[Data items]
****************

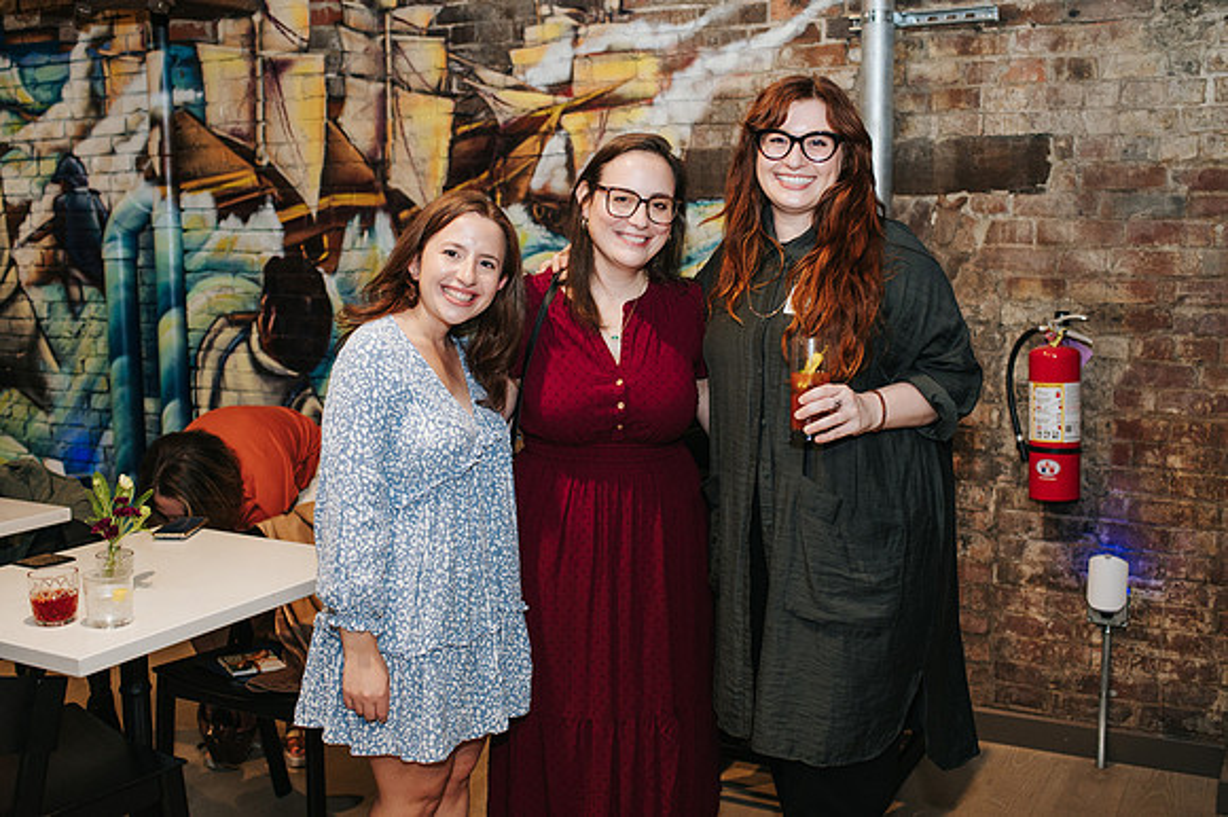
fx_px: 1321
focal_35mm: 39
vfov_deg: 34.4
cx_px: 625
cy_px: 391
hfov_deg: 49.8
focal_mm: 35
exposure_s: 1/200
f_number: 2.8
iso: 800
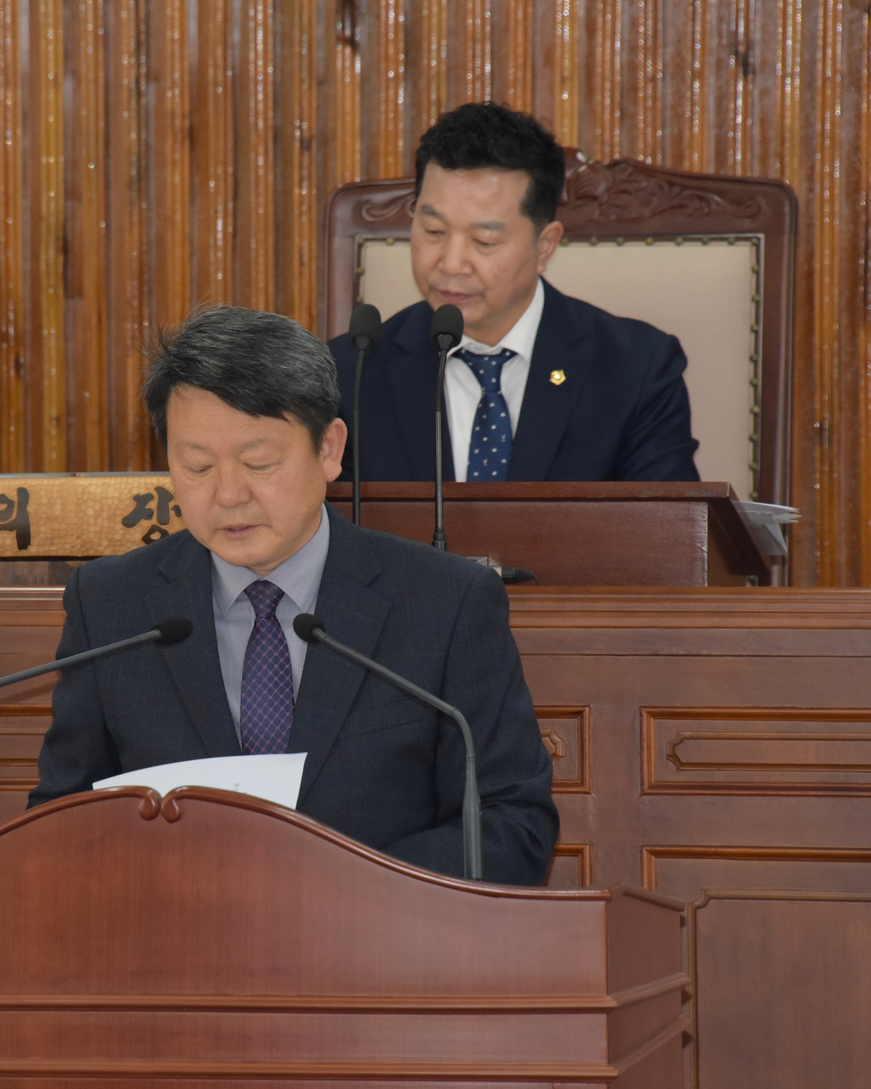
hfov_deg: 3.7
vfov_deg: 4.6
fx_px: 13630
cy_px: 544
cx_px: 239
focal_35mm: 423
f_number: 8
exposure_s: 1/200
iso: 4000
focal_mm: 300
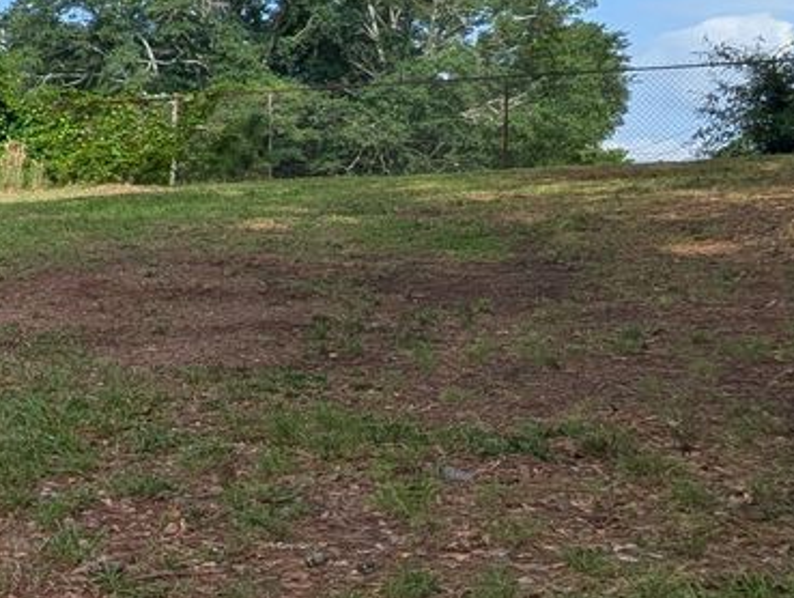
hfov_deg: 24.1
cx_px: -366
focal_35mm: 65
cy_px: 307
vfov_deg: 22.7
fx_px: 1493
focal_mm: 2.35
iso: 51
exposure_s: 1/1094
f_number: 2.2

****************

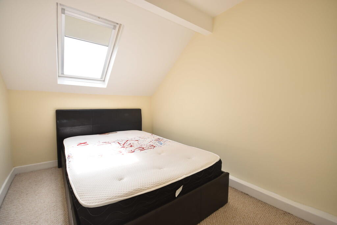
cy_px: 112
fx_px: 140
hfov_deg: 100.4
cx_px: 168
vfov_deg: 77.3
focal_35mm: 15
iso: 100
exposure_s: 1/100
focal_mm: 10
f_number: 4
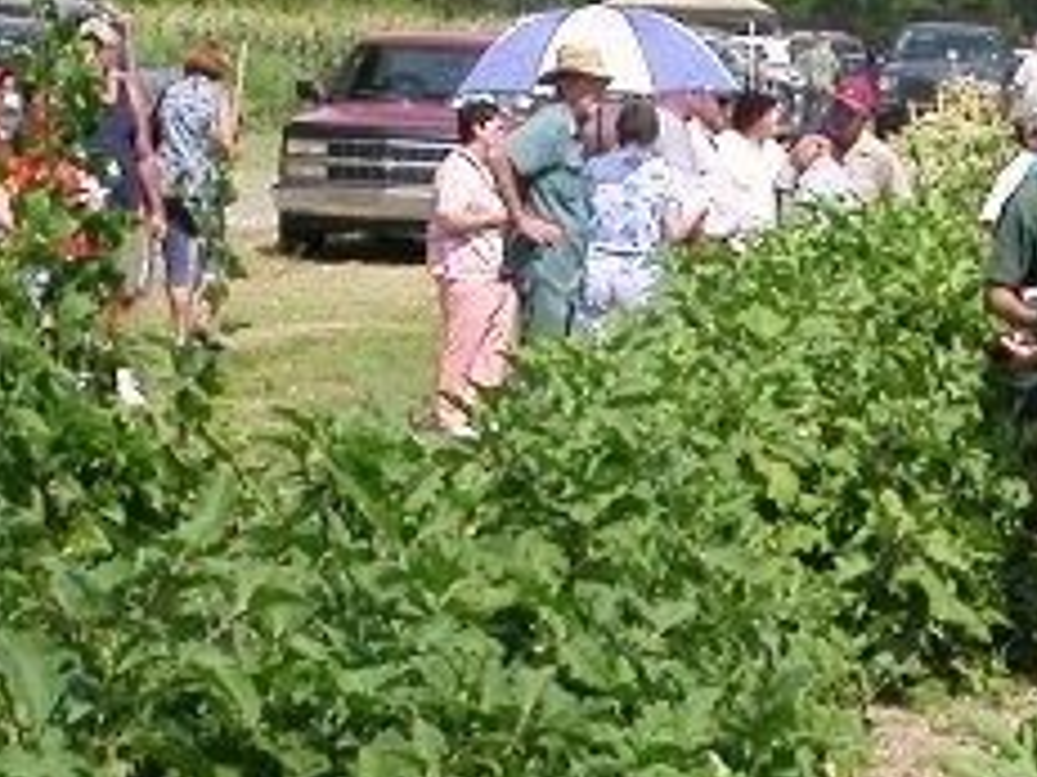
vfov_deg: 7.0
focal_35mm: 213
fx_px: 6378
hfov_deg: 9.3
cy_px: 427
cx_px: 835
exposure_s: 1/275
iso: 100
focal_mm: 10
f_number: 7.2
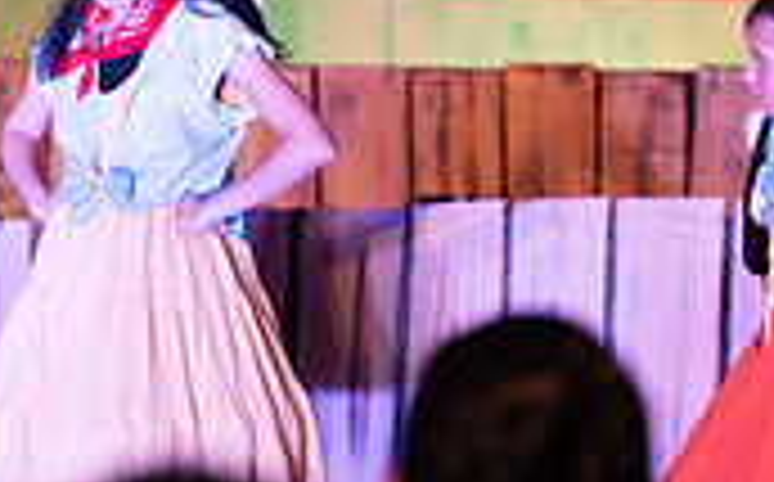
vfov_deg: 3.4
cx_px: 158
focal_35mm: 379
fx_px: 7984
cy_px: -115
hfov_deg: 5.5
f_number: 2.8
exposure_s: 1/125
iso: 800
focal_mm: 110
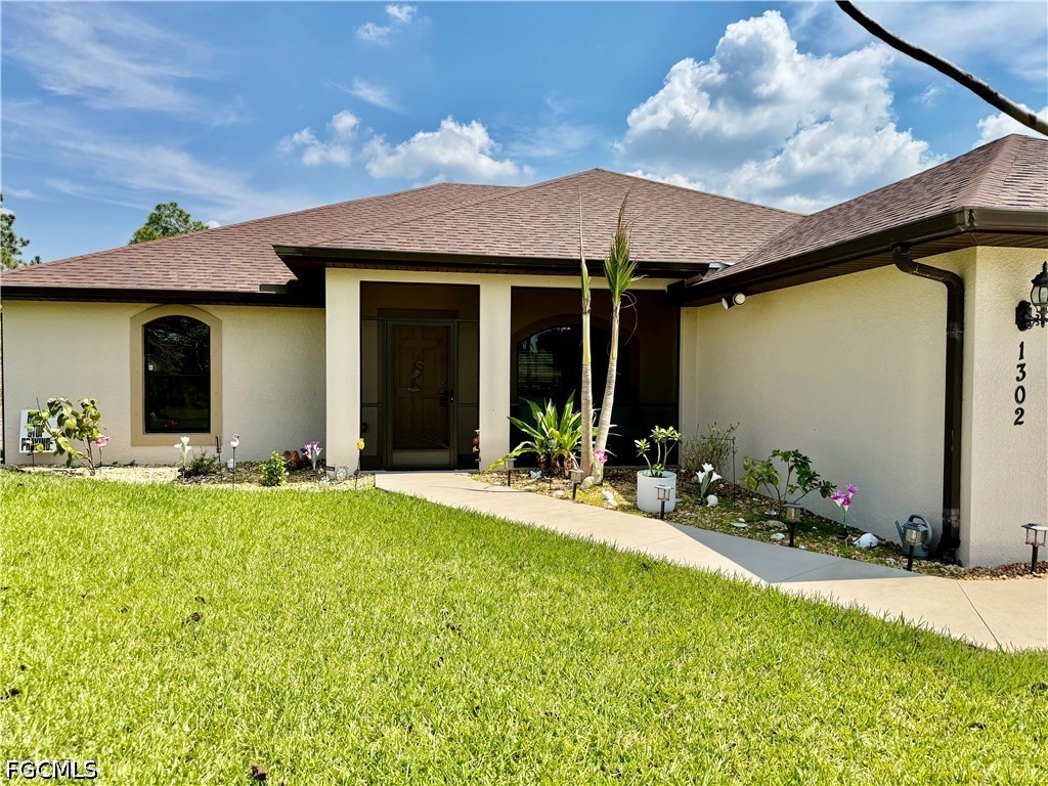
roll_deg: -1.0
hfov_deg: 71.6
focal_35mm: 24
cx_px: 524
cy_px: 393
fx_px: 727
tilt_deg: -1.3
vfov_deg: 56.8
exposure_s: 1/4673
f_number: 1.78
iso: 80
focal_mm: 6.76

****************

## ACTION ITEM
From the records above, copy only the lines running from the line containing "fx_px: 1321" to the line containing "f_number: 2.2", both ends included. Leave the pictures out.

## ANSWER BOX
fx_px: 1321
focal_35mm: 39
vfov_deg: 34.4
cx_px: 625
cy_px: 391
hfov_deg: 49.8
focal_mm: 35
exposure_s: 1/200
f_number: 2.8
iso: 800
hfov_deg: 3.7
vfov_deg: 4.6
fx_px: 13630
cy_px: 544
cx_px: 239
focal_35mm: 423
f_number: 8
exposure_s: 1/200
iso: 4000
focal_mm: 300
hfov_deg: 24.1
cx_px: -366
focal_35mm: 65
cy_px: 307
vfov_deg: 22.7
fx_px: 1493
focal_mm: 2.35
iso: 51
exposure_s: 1/1094
f_number: 2.2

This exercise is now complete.